Organizing the Day of Peace took a full year. Jerry maneuvered through gang hierarchies and state bureaucracies that rivaled each other in their arbitrary exercises of power. A few courageous administrators risked their careers by signing off on the event, and the inmate steering committee swelled as gang leaders who reluctantly agreed to participate made sure that they had some of their soldiers at the organizing table. The group secured outside funding, found a band to play some tunes, and hired a food truck to cater.

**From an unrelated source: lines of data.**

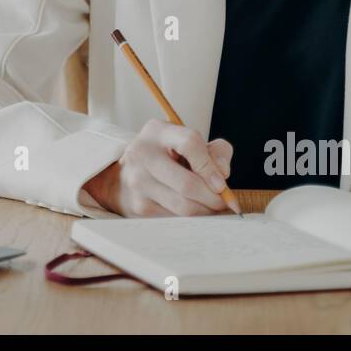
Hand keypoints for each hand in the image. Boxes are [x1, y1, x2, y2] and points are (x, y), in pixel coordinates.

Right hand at [82, 120, 233, 216]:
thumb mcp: (187, 142)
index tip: (221, 183)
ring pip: (184, 206)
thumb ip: (214, 151)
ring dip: (205, 211)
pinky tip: (194, 211)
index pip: (189, 143)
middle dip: (214, 198)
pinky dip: (191, 219)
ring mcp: (138, 182)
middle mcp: (143, 154)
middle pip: (188, 184)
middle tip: (224, 202)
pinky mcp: (138, 205)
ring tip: (212, 208)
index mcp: (158, 132)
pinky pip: (175, 218)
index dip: (210, 165)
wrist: (126, 173)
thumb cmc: (166, 156)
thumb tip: (223, 174)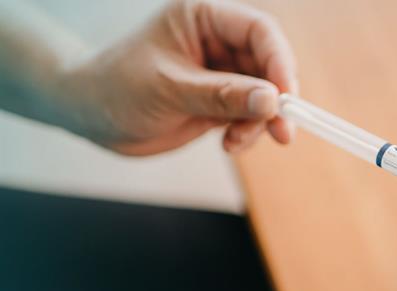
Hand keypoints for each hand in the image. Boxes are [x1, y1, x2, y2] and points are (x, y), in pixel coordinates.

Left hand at [58, 0, 296, 154]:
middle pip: (269, 64)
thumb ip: (222, 95)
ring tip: (237, 142)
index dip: (279, 61)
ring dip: (261, 122)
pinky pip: (250, 116)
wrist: (90, 116)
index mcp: (203, 19)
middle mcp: (218, 43)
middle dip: (277, 99)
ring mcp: (221, 75)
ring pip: (264, 95)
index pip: (258, 31)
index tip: (285, 96)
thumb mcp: (169, 89)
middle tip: (283, 130)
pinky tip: (229, 144)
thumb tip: (271, 101)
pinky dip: (248, 133)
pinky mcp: (221, 103)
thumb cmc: (116, 87)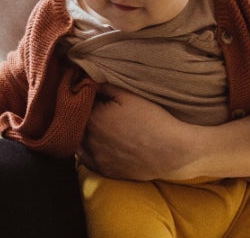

2,000 men of all races, creeds, and affiliations filled San Quentin’s main yard. Across gang and color lines, prisoners wore white t-shirts as a sign of peace as they enjoyed an afternoon of music, poetry, and speeches. The administration had put everyone on notice--any incidents or even false alarms and everything gets shut down. Armed guards stalked the gun towers as a reminder. But they never had occasion to deliver on those promises because the Day of Peace went off without a hitch. In the midst of the successful event, a young brother turned to Jerry and asked the question on the minds of many in the yard, “G, is this real?”

From simmering gang war to a powerful show of solidarity in the belly of the beast, Jerry and the other men at San Quentin made real what so many conspire to make impossible: peace, here and now.